Monday, October 12, 2009

Primary Colors

Sir Isaac Newton developed the first circular diagram of colors in 1666 and countless scientists and artists have studied color since that time. For some reason, color theory stymies me. Maybe I just have a block about it – sorta like square roots and stuff like that. As soon as I start reading about primary, secondary, tertiary, complementary, analogous --- my eyes glaze over and my head screams, "I just want something pretty!"

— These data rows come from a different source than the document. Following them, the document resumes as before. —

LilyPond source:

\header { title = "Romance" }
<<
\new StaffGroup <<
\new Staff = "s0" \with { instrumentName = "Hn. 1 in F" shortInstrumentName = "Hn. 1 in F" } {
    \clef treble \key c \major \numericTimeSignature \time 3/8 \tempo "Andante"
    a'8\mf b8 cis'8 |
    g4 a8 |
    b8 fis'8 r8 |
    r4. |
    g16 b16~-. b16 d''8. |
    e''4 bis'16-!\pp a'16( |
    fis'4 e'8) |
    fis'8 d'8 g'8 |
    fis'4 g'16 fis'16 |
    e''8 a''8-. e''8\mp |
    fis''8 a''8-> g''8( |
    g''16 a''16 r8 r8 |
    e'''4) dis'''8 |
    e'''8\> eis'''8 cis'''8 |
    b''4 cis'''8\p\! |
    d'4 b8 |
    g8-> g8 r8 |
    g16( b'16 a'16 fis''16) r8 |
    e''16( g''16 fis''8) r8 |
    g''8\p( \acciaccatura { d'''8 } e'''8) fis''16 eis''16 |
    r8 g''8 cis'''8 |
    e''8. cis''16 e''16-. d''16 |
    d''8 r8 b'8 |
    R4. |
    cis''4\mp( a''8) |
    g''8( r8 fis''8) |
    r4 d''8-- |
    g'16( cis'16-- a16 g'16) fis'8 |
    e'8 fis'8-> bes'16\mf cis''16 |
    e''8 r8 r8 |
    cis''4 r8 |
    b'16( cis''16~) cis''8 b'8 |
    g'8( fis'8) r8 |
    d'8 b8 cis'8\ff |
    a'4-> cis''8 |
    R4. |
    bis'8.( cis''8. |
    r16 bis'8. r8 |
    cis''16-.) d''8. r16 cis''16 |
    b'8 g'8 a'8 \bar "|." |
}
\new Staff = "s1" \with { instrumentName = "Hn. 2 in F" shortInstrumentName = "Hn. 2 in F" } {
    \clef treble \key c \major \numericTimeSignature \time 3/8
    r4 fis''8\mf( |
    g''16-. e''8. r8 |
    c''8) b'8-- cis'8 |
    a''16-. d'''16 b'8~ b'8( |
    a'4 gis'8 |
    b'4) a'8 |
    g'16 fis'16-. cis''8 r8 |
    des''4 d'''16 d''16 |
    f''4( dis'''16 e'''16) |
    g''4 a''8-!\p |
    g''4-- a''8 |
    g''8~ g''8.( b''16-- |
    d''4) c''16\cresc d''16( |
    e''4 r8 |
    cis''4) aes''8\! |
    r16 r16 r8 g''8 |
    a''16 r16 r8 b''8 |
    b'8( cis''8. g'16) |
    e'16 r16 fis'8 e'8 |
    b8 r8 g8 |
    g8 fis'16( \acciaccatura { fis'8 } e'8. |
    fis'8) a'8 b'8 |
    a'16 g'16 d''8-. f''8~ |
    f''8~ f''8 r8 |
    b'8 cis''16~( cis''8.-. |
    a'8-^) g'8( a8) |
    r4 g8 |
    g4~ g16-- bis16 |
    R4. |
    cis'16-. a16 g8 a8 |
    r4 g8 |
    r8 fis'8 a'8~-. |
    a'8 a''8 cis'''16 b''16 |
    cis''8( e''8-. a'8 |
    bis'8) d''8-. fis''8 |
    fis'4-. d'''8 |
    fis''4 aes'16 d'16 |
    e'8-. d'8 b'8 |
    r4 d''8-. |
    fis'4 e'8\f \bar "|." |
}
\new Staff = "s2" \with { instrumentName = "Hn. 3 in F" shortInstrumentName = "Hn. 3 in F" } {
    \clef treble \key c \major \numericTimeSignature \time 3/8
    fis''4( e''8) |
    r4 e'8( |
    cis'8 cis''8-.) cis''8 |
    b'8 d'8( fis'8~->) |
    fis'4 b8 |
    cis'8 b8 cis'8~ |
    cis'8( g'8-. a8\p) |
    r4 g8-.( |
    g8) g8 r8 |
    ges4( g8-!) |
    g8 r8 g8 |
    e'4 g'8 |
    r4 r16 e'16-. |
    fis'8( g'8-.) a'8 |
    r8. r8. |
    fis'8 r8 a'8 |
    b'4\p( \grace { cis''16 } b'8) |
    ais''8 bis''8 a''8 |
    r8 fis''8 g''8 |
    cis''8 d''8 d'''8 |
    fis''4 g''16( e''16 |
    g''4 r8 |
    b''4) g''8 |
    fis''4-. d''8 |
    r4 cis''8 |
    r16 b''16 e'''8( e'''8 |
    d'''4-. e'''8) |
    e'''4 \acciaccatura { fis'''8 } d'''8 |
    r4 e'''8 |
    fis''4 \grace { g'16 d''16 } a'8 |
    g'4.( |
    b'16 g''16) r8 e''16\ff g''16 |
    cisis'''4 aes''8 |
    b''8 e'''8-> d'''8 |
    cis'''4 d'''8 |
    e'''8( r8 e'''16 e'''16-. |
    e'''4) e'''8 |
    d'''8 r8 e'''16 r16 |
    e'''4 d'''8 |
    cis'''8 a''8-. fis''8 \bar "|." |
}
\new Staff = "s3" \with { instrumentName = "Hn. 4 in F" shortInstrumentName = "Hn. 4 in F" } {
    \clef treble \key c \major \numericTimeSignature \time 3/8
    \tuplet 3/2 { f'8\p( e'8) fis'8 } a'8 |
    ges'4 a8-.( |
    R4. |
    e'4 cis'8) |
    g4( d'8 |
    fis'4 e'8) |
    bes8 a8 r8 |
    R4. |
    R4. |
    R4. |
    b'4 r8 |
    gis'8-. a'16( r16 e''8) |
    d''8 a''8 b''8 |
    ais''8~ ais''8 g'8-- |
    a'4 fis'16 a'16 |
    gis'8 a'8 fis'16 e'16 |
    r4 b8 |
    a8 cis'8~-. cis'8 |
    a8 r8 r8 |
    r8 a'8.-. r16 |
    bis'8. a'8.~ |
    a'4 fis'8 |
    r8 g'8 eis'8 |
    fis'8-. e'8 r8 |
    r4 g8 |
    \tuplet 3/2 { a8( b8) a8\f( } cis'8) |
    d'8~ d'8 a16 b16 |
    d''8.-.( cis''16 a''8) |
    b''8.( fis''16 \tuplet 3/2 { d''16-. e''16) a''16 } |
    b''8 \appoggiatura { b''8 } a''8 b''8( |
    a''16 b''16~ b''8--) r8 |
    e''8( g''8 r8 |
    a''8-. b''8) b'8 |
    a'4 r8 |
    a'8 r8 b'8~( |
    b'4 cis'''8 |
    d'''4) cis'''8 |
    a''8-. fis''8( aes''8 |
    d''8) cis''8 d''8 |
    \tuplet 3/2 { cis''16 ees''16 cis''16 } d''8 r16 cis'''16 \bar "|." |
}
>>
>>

A good "color sense" and some rudimentary knowledge of color theory goes far in designing rugs or quilts and especially in dyeing. I remember the first time Leota (the dear woman who taught me how too hook) pulled out a huge poster board with little snippets of color pasted all over in a circle and suggested that I memorize it. Hey, I just wanna make pretty rugs!
This week I wanted to dye some primary colors for the border of "Perfect Harmony" rug. I have lots of eight-value swatches in my stash but seem to be short on larger pieces of basic colors. It's difficult for my head to wrap around the concept that dyeing a piece of yellow wool means I have to pull out not only a yellow dye, but some red and blue dyes as well. April from Red Jack rugs calls yellow, red, and blue the "magic colors". I like that!

Imagine…all the colors in the universe can be created from just these three colors! Every beauteous shade and hue is a result of a unique combination of these magic colors. Each one of us is an individual, shining our light in different ways, beautiful and unique to ourselves. And yet, when it gets right down to it…we are all made up of the same magic qualities. I don't know how you might name the three constituent parts of ourselves – mind, body, spirit? Love, imagination, faith? Doesn't much matter…as Hans Hofmann said, "It is not the form that dictates the color, but the color that brings out the form."

Anyway….here's what the dye pot yielded last week (along with the two pics above)…

Wednesday, October 7, 2009

10 Minute Challenge - Week 2

Here is progress after the second week of participating in the 10 Minute challenge. I am just squeaking by with wool for the sky - I have some much darker and lighter values remaining. I am realizing that I tend to use mostly middle values in my hooking. I've noticed that the #3-5 values always get used up first and I have lots of 1, 2, 7, 8 and some 6 leftover (a swatch is generally dyed with 8 values of a specific color formula). Yesterday was spent dyeing primary colors for the border...more about that later!